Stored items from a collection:
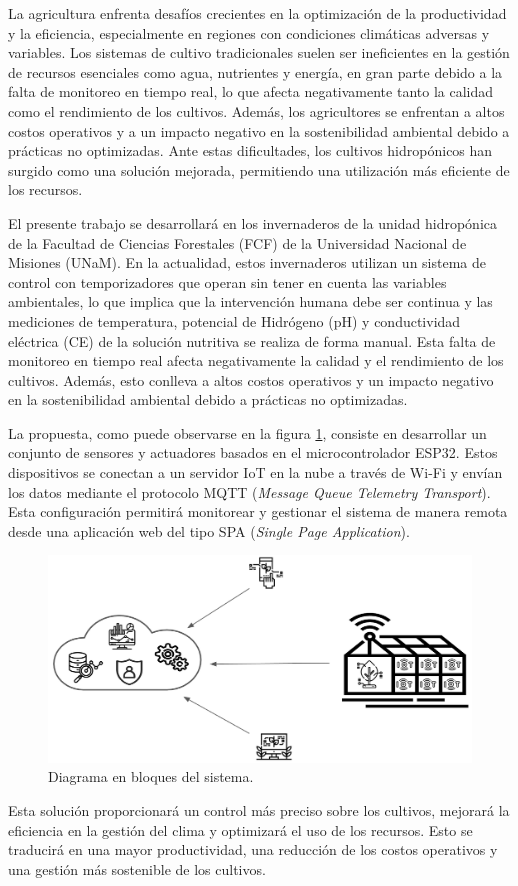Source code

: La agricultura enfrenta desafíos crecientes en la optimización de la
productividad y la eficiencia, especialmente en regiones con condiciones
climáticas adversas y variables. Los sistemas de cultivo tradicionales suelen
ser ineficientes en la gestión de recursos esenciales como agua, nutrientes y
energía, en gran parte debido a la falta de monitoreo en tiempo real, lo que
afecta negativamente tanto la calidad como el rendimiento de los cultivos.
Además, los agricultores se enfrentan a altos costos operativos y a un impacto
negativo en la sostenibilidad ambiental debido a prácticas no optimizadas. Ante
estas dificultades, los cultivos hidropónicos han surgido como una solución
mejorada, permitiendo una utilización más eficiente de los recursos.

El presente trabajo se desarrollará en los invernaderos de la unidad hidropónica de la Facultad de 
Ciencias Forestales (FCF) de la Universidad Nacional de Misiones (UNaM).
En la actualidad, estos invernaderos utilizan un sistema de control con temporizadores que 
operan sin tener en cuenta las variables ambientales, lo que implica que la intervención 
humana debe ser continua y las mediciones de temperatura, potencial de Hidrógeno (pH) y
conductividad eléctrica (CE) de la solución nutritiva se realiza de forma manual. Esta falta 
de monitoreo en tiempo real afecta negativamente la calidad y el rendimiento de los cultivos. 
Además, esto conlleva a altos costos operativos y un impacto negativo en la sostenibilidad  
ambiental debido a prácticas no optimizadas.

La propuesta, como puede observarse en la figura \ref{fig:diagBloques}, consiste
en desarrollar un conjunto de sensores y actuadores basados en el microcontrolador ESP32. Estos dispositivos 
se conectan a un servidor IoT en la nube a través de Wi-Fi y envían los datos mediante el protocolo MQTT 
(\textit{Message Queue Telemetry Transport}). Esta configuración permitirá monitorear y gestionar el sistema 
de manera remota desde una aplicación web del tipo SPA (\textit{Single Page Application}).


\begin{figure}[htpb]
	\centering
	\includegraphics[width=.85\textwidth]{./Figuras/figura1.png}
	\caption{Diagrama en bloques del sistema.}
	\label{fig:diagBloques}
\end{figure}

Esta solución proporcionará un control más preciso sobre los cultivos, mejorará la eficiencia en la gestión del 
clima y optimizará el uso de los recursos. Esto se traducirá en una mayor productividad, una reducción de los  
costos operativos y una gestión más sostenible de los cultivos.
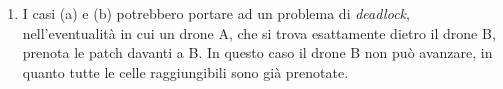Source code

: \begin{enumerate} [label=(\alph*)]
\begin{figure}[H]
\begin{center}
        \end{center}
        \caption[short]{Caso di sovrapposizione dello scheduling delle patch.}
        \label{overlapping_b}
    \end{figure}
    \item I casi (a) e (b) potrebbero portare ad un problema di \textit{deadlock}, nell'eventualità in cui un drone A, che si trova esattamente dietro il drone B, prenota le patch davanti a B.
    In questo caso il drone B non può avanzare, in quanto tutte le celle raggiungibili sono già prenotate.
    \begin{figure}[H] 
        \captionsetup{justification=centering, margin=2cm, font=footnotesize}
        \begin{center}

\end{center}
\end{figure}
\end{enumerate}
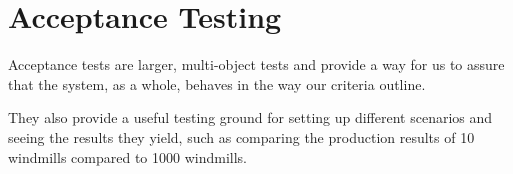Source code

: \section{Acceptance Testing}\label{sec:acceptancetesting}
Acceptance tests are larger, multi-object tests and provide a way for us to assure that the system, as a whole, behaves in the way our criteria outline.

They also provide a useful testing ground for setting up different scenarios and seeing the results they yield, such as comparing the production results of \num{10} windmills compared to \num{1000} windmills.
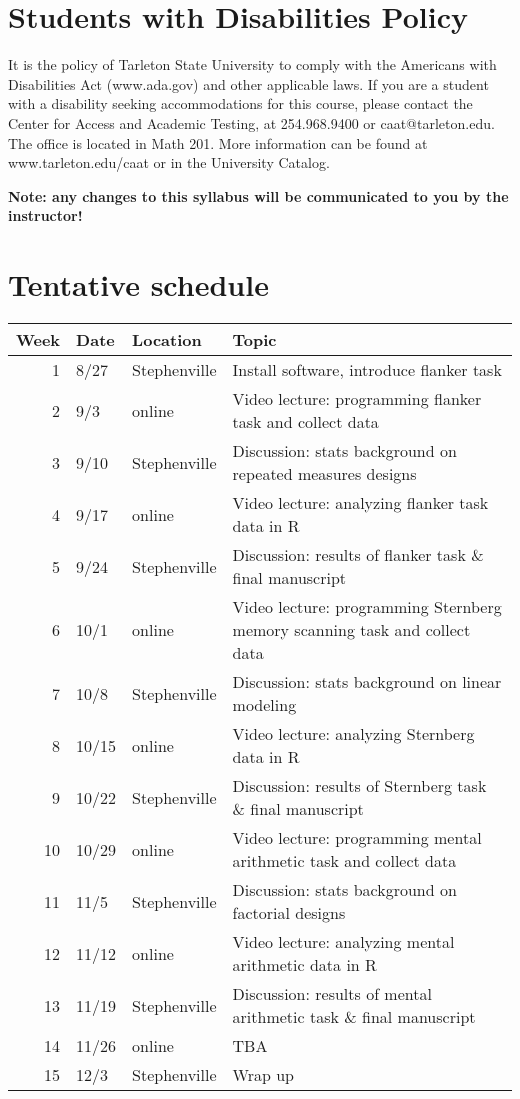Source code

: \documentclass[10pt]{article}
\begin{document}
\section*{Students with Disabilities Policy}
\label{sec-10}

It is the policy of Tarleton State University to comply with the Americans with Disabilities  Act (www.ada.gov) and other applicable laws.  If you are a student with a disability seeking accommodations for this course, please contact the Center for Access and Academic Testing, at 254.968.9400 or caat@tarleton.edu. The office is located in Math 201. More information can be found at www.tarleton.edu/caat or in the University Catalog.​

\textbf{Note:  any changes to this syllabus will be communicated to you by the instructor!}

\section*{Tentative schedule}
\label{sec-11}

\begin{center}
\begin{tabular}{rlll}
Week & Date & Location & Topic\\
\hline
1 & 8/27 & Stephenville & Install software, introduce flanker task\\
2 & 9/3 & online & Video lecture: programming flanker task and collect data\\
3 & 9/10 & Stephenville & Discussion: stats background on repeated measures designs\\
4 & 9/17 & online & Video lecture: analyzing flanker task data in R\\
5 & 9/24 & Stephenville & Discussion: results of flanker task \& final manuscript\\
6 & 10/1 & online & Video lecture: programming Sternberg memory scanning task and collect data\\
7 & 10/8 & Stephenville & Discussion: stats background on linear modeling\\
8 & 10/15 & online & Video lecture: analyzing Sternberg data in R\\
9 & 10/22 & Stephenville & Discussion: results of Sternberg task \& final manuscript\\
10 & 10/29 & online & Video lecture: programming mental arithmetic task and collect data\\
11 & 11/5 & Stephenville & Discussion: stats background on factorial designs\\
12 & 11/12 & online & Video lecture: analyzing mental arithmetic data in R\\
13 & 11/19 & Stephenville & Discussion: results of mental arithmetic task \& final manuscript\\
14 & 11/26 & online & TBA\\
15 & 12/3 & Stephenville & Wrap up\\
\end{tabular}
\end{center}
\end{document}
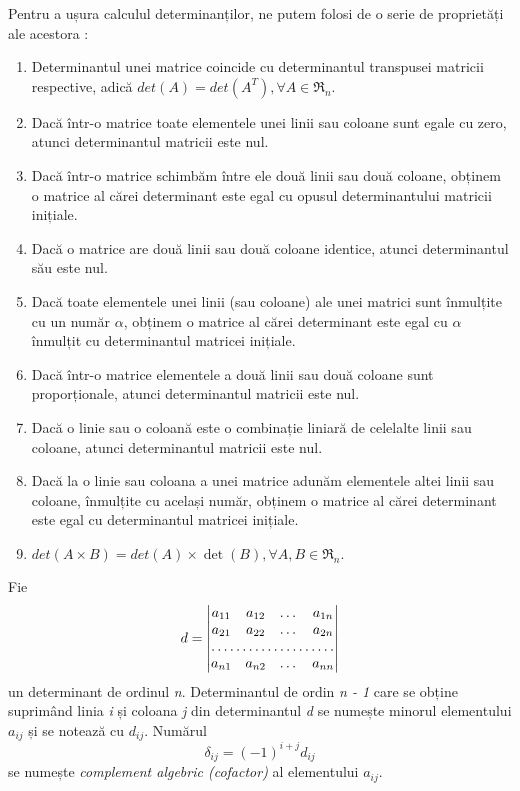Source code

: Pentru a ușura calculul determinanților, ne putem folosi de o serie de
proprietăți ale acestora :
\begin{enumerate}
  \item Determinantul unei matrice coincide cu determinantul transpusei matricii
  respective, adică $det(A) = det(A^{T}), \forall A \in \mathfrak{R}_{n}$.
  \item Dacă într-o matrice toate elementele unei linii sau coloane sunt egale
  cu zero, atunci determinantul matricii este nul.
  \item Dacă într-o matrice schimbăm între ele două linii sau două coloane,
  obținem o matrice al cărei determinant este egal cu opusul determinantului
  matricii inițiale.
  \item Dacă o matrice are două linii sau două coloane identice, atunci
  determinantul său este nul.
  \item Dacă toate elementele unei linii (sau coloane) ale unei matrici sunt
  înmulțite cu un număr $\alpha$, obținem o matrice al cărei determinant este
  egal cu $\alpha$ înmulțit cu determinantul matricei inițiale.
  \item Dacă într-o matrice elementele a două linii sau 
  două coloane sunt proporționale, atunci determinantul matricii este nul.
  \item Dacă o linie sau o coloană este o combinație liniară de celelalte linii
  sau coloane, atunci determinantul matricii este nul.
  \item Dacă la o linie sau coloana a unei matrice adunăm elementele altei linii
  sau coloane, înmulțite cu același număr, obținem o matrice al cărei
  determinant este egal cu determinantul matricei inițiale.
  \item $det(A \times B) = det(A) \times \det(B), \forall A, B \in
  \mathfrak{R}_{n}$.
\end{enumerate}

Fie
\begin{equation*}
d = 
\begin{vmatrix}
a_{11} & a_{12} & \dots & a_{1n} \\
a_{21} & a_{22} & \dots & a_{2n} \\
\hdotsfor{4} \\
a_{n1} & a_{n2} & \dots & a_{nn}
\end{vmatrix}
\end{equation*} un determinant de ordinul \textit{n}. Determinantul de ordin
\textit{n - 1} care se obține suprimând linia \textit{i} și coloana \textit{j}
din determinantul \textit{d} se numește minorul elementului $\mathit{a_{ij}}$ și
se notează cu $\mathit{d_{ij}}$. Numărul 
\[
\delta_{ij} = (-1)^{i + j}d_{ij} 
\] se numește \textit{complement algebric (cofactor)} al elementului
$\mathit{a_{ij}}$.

Task item — When you set down the records above, copy every line exactly and exclude the pictures.

Reply to the exercise —
Source code

: La agricultura enfrenta desafíos crecientes en la optimización de la
productividad y la eficiencia, especialmente en regiones con condiciones
climáticas adversas y variables. Los sistemas de cultivo tradicionales suelen
ser ineficientes en la gestión de recursos esenciales como agua, nutrientes y
energía, en gran parte debido a la falta de monitoreo en tiempo real, lo que
afecta negativamente tanto la calidad como el rendimiento de los cultivos.
Además, los agricultores se enfrentan a altos costos operativos y a un impacto
negativo en la sostenibilidad ambiental debido a prácticas no optimizadas. Ante
estas dificultades, los cultivos hidropónicos han surgido como una solución
mejorada, permitiendo una utilización más eficiente de los recursos.

El presente trabajo se desarrollará en los invernaderos de la unidad hidropónica de la Facultad de 
Ciencias Forestales (FCF) de la Universidad Nacional de Misiones (UNaM).
En la actualidad, estos invernaderos utilizan un sistema de control con temporizadores que 
operan sin tener en cuenta las variables ambientales, lo que implica que la intervención 
humana debe ser continua y las mediciones de temperatura, potencial de Hidrógeno (pH) y
conductividad eléctrica (CE) de la solución nutritiva se realiza de forma manual. Esta falta 
de monitoreo en tiempo real afecta negativamente la calidad y el rendimiento de los cultivos. 
Además, esto conlleva a altos costos operativos y un impacto negativo en la sostenibilidad  
ambiental debido a prácticas no optimizadas.

La propuesta, como puede observarse en la figura \ref{fig:diagBloques}, consiste
en desarrollar un conjunto de sensores y actuadores basados en el microcontrolador ESP32. Estos dispositivos 
se conectan a un servidor IoT en la nube a través de Wi-Fi y envían los datos mediante el protocolo MQTT 
(\textit{Message Queue Telemetry Transport}). Esta configuración permitirá monitorear y gestionar el sistema 
de manera remota desde una aplicación web del tipo SPA (\textit{Single Page Application}).


\begin{figure}[htpb]
	\centering
	\includegraphics[width=.85\textwidth]{./Figuras/figura1.png}
	\caption{Diagrama en bloques del sistema.}
	\label{fig:diagBloques}
\end{figure}

Esta solución proporcionará un control más preciso sobre los cultivos, mejorará la eficiencia en la gestión del 
clima y optimizará el uso de los recursos. Esto se traducirá en una mayor productividad, una reducción de los  
costos operativos y una gestión más sostenible de los cultivos.
Source code

: \begin{enumerate} [label=(\alph*)]
\begin{figure}[H]
\begin{center}
        \end{center}
        \caption[short]{Caso di sovrapposizione dello scheduling delle patch.}
        \label{overlapping_b}
    \end{figure}
    \item I casi (a) e (b) potrebbero portare ad un problema di \textit{deadlock}, nell'eventualità in cui un drone A, che si trova esattamente dietro il drone B, prenota le patch davanti a B.
    In questo caso il drone B non può avanzare, in quanto tutte le celle raggiungibili sono già prenotate.
    \begin{figure}[H] 
        \captionsetup{justification=centering, margin=2cm, font=footnotesize}
        \begin{center}

\end{center}
\end{figure}
\end{enumerate}
Source code

: \section{Acceptance Testing}\label{sec:acceptancetesting}
Acceptance tests are larger, multi-object tests and provide a way for us to assure that the system, as a whole, behaves in the way our criteria outline.

They also provide a useful testing ground for setting up different scenarios and seeing the results they yield, such as comparing the production results of \num{10} windmills compared to \num{1000} windmills.
Source code

: \documentclass[10pt]{article}
\begin{document}
\section*{Students with Disabilities Policy}
\label{sec-10}

It is the policy of Tarleton State University to comply with the Americans with Disabilities  Act (www.ada.gov) and other applicable laws.  If you are a student with a disability seeking accommodations for this course, please contact the Center for Access and Academic Testing, at 254.968.9400 or caat@tarleton.edu. The office is located in Math 201. More information can be found at www.tarleton.edu/caat or in the University Catalog.​

\textbf{Note:  any changes to this syllabus will be communicated to you by the instructor!}

\section*{Tentative schedule}
\label{sec-11}

\begin{center}
\begin{tabular}{rlll}
Week & Date & Location & Topic\\
\hline
1 & 8/27 & Stephenville & Install software, introduce flanker task\\
2 & 9/3 & online & Video lecture: programming flanker task and collect data\\
3 & 9/10 & Stephenville & Discussion: stats background on repeated measures designs\\
4 & 9/17 & online & Video lecture: analyzing flanker task data in R\\
5 & 9/24 & Stephenville & Discussion: results of flanker task \& final manuscript\\
6 & 10/1 & online & Video lecture: programming Sternberg memory scanning task and collect data\\
7 & 10/8 & Stephenville & Discussion: stats background on linear modeling\\
8 & 10/15 & online & Video lecture: analyzing Sternberg data in R\\
9 & 10/22 & Stephenville & Discussion: results of Sternberg task \& final manuscript\\
10 & 10/29 & online & Video lecture: programming mental arithmetic task and collect data\\
11 & 11/5 & Stephenville & Discussion: stats background on factorial designs\\
12 & 11/12 & online & Video lecture: analyzing mental arithmetic data in R\\
13 & 11/19 & Stephenville & Discussion: results of mental arithmetic task \& final manuscript\\
14 & 11/26 & online & TBA\\
15 & 12/3 & Stephenville & Wrap up\\
\end{tabular}
\end{center}
\end{document}
Source code

: Pentru a ușura calculul determinanților, ne putem folosi de o serie de
proprietăți ale acestora :
\begin{enumerate}
  \item Determinantul unei matrice coincide cu determinantul transpusei matricii
  respective, adică $det(A) = det(A^{T}), \forall A \in \mathfrak{R}_{n}$.
  \item Dacă într-o matrice toate elementele unei linii sau coloane sunt egale
  cu zero, atunci determinantul matricii este nul.
  \item Dacă într-o matrice schimbăm între ele două linii sau două coloane,
  obținem o matrice al cărei determinant este egal cu opusul determinantului
  matricii inițiale.
  \item Dacă o matrice are două linii sau două coloane identice, atunci
  determinantul său este nul.
  \item Dacă toate elementele unei linii (sau coloane) ale unei matrici sunt
  înmulțite cu un număr $\alpha$, obținem o matrice al cărei determinant este
  egal cu $\alpha$ înmulțit cu determinantul matricei inițiale.
  \item Dacă într-o matrice elementele a două linii sau 
  două coloane sunt proporționale, atunci determinantul matricii este nul.
  \item Dacă o linie sau o coloană este o combinație liniară de celelalte linii
  sau coloane, atunci determinantul matricii este nul.
  \item Dacă la o linie sau coloana a unei matrice adunăm elementele altei linii
  sau coloane, înmulțite cu același număr, obținem o matrice al cărei
  determinant este egal cu determinantul matricei inițiale.
  \item $det(A \times B) = det(A) \times \det(B), \forall A, B \in
  \mathfrak{R}_{n}$.
\end{enumerate}

Fie
\begin{equation*}
d = 
\begin{vmatrix}
a_{11} & a_{12} & \dots & a_{1n} \\
a_{21} & a_{22} & \dots & a_{2n} \\
\hdotsfor{4} \\
a_{n1} & a_{n2} & \dots & a_{nn}
\end{vmatrix}
\end{equation*} un determinant de ordinul \textit{n}. Determinantul de ordin
\textit{n - 1} care se obține suprimând linia \textit{i} și coloana \textit{j}
din determinantul \textit{d} se numește minorul elementului $\mathit{a_{ij}}$ și
se notează cu $\mathit{d_{ij}}$. Numărul 
\[
\delta_{ij} = (-1)^{i + j}d_{ij} 
\] se numește \textit{complement algebric (cofactor)} al elementului
$\mathit{a_{ij}}$.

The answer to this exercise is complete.